Data ->
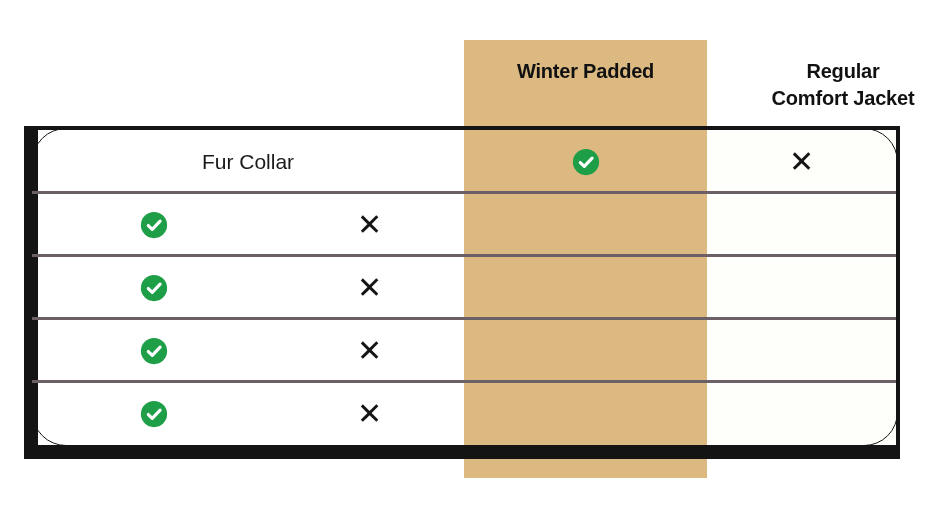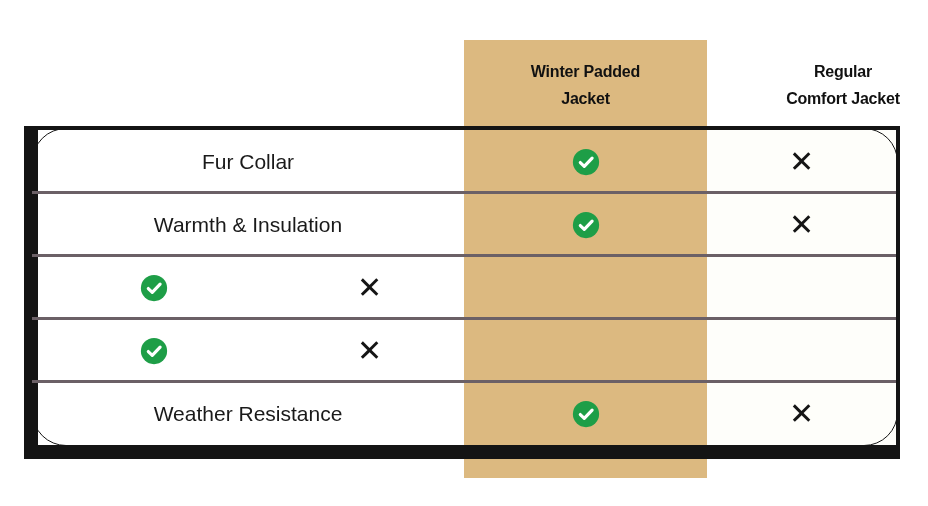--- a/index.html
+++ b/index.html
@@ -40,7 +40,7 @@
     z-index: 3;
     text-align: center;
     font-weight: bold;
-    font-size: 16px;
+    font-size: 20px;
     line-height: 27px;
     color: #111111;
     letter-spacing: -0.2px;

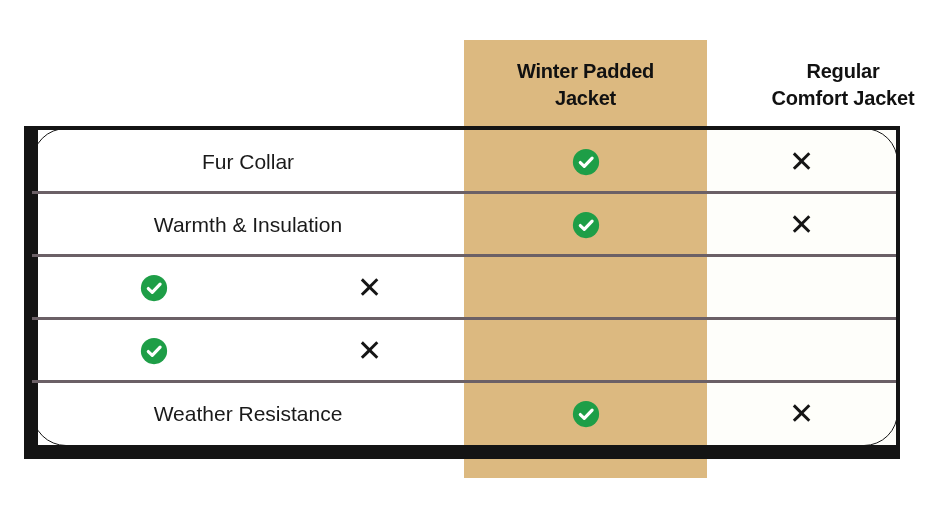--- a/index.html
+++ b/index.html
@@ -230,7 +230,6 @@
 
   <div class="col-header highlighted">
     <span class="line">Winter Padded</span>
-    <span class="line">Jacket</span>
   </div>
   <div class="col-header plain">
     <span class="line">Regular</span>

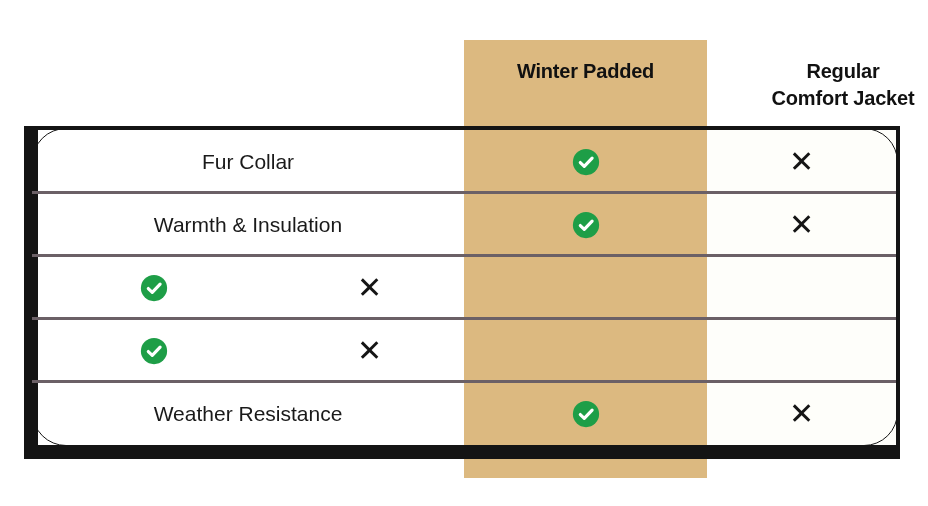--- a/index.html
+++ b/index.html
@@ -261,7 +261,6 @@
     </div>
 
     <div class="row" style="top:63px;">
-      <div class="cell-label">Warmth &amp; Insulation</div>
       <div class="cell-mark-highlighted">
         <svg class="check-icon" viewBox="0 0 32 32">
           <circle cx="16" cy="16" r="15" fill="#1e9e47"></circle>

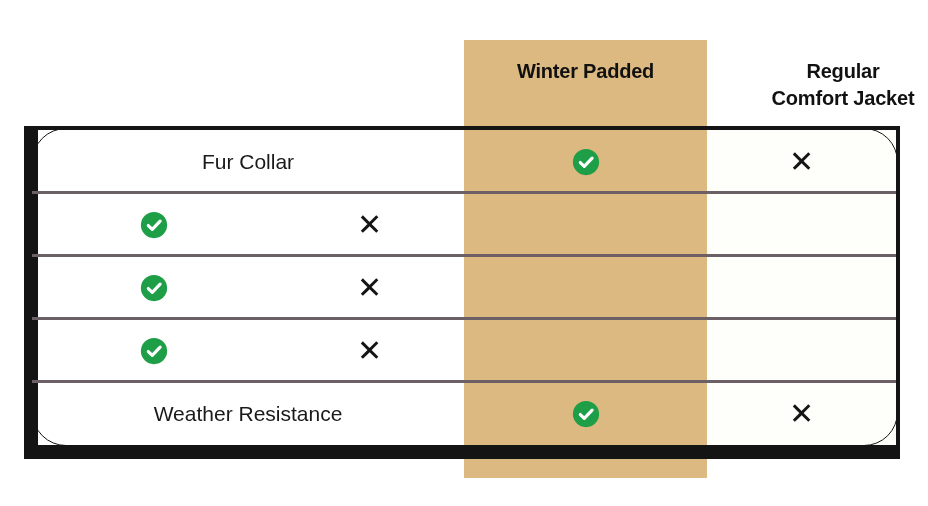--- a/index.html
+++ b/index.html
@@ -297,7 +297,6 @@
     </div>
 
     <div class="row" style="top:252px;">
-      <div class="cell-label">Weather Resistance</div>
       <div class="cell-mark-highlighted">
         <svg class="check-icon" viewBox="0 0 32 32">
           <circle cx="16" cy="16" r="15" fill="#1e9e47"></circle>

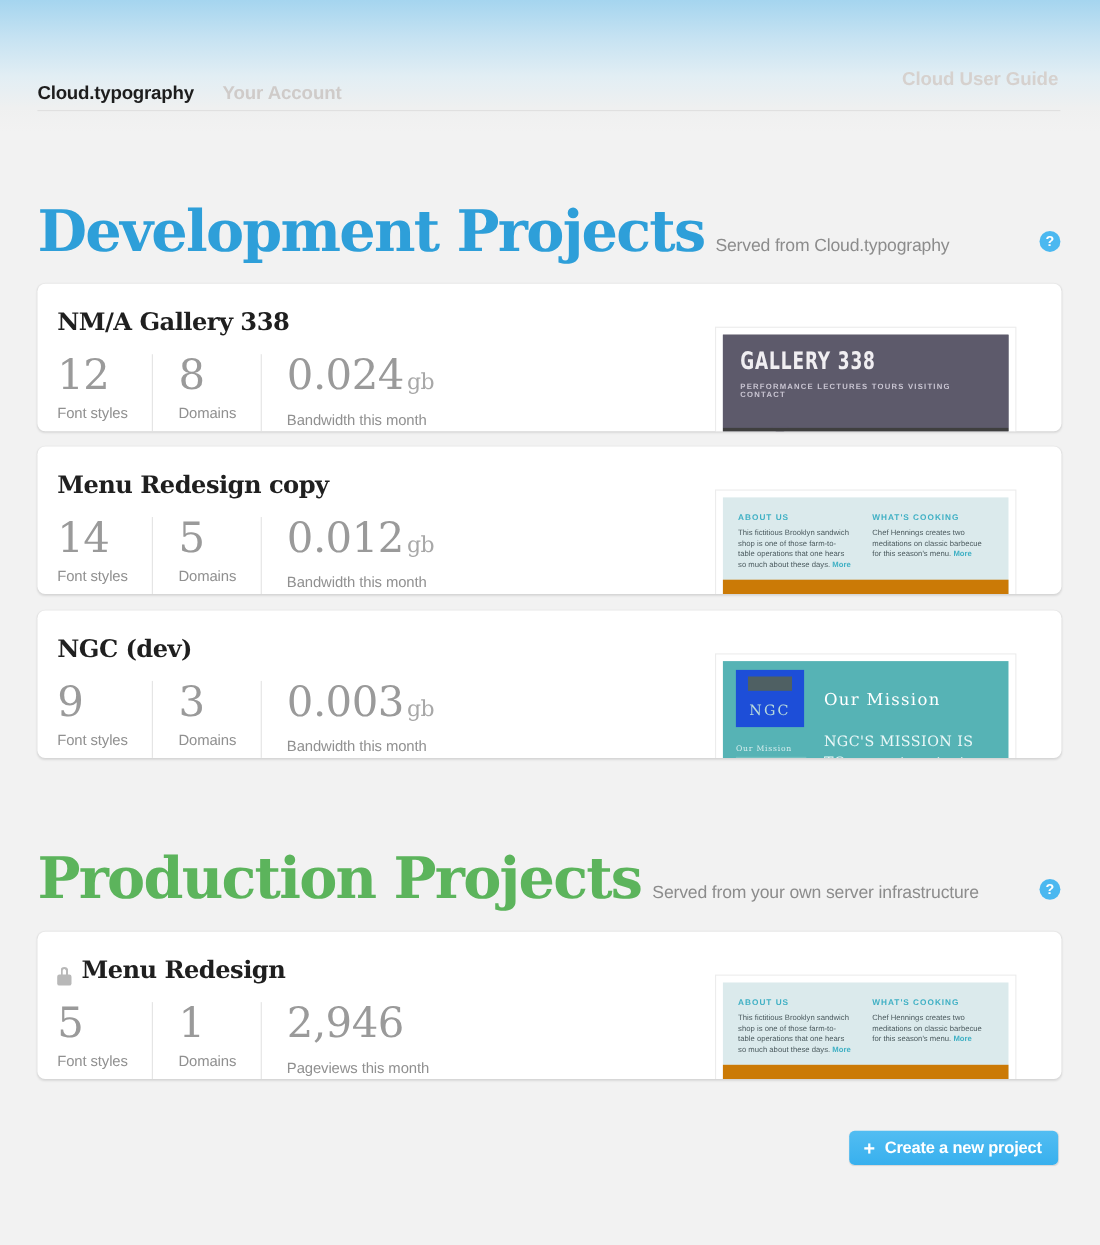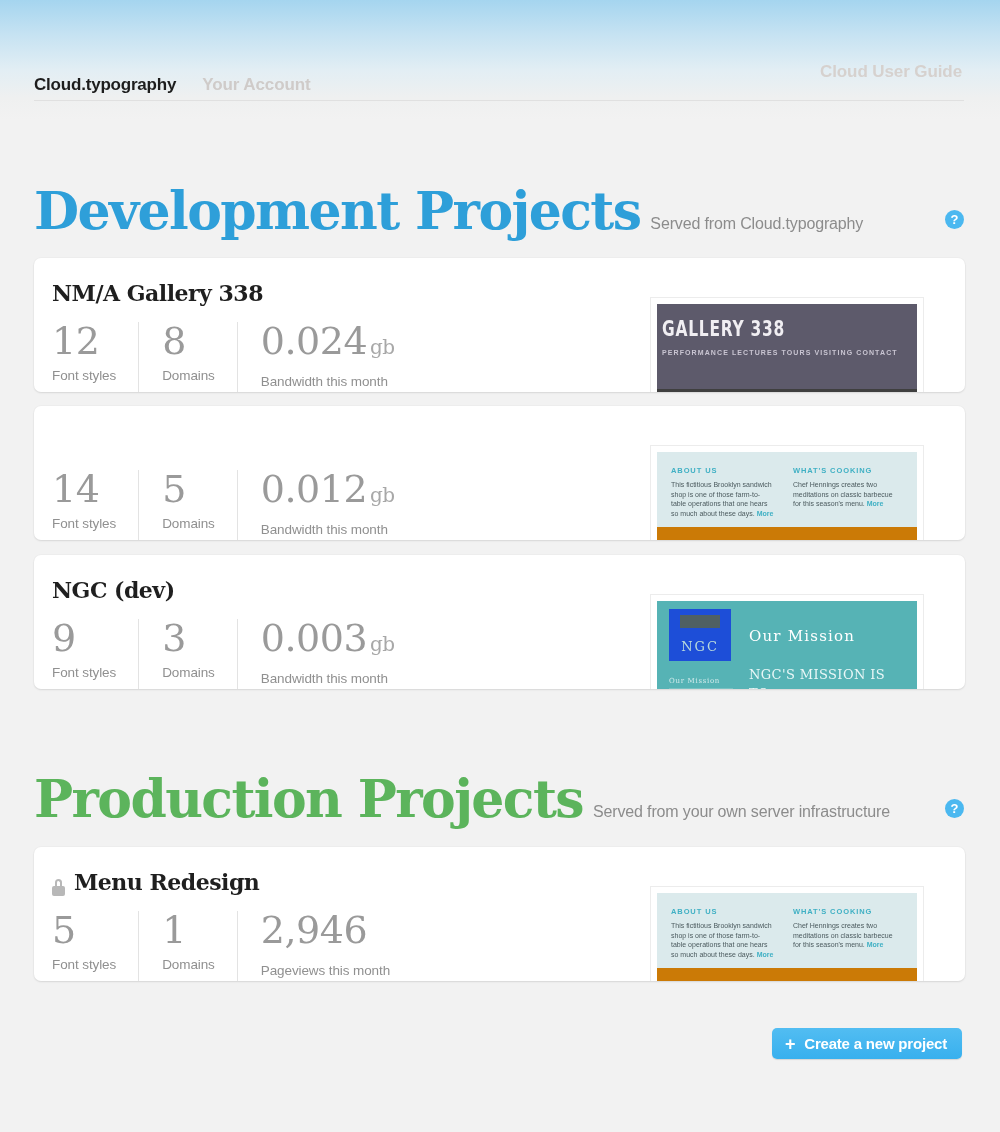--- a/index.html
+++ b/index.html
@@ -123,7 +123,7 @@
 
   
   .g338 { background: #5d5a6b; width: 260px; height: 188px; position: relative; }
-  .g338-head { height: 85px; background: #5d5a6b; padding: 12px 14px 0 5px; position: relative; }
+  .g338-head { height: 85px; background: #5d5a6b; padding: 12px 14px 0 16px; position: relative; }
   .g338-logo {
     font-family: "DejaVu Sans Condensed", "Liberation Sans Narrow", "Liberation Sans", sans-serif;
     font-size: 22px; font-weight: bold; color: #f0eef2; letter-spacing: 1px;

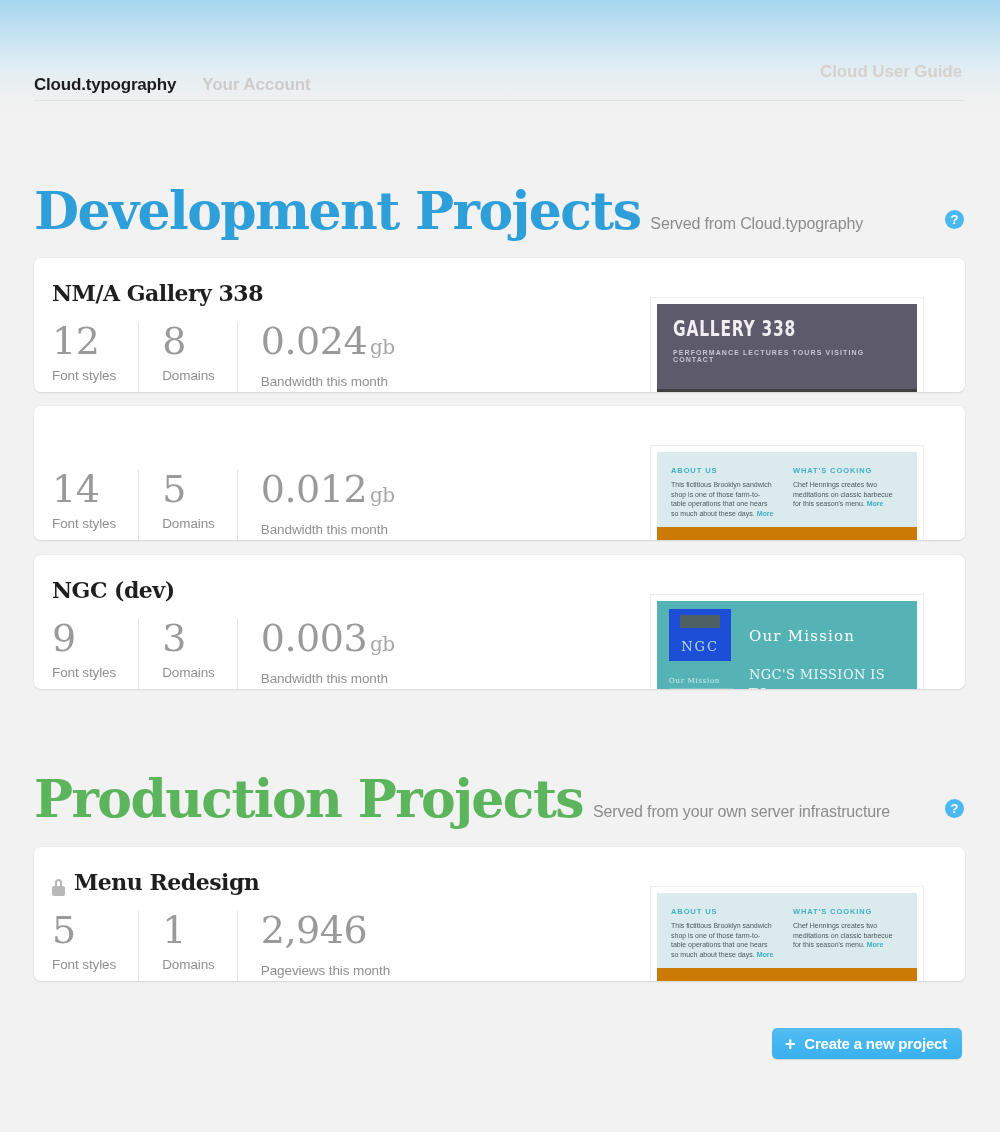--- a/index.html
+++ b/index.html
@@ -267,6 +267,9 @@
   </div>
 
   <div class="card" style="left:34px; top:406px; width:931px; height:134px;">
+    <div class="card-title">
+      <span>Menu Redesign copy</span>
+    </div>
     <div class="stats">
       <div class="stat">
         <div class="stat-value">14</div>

Written task -> Please transcribe all of the entries exactly and omit any picture they hold.

The answer ->
--- a/index.html
+++ b/index.html
@@ -40,7 +40,7 @@
     z-index: 3;
     text-align: center;
     font-weight: bold;
-    font-size: 16px;
+    font-size: 20px;
     line-height: 27px;
     color: #111111;
     letter-spacing: -0.2px;

--- a/index.html
+++ b/index.html
@@ -230,7 +230,6 @@
 
   <div class="col-header highlighted">
     <span class="line">Winter Padded</span>
-    <span class="line">Jacket</span>
   </div>
   <div class="col-header plain">
     <span class="line">Regular</span>

--- a/index.html
+++ b/index.html
@@ -261,7 +261,6 @@
     </div>
 
     <div class="row" style="top:63px;">
-      <div class="cell-label">Warmth &amp; Insulation</div>
       <div class="cell-mark-highlighted">
         <svg class="check-icon" viewBox="0 0 32 32">
           <circle cx="16" cy="16" r="15" fill="#1e9e47"></circle>

--- a/index.html
+++ b/index.html
@@ -297,7 +297,6 @@
     </div>
 
     <div class="row" style="top:252px;">
-      <div class="cell-label">Weather Resistance</div>
       <div class="cell-mark-highlighted">
         <svg class="check-icon" viewBox="0 0 32 32">
           <circle cx="16" cy="16" r="15" fill="#1e9e47"></circle>

--- a/index.html
+++ b/index.html
@@ -123,7 +123,7 @@
 
   
   .g338 { background: #5d5a6b; width: 260px; height: 188px; position: relative; }
-  .g338-head { height: 85px; background: #5d5a6b; padding: 12px 14px 0 5px; position: relative; }
+  .g338-head { height: 85px; background: #5d5a6b; padding: 12px 14px 0 16px; position: relative; }
   .g338-logo {
     font-family: "DejaVu Sans Condensed", "Liberation Sans Narrow", "Liberation Sans", sans-serif;
     font-size: 22px; font-weight: bold; color: #f0eef2; letter-spacing: 1px;

--- a/index.html
+++ b/index.html
@@ -267,6 +267,9 @@
   </div>
 
   <div class="card" style="left:34px; top:406px; width:931px; height:134px;">
+    <div class="card-title">
+      <span>Menu Redesign copy</span>
+    </div>
     <div class="stats">
       <div class="stat">
         <div class="stat-value">14</div>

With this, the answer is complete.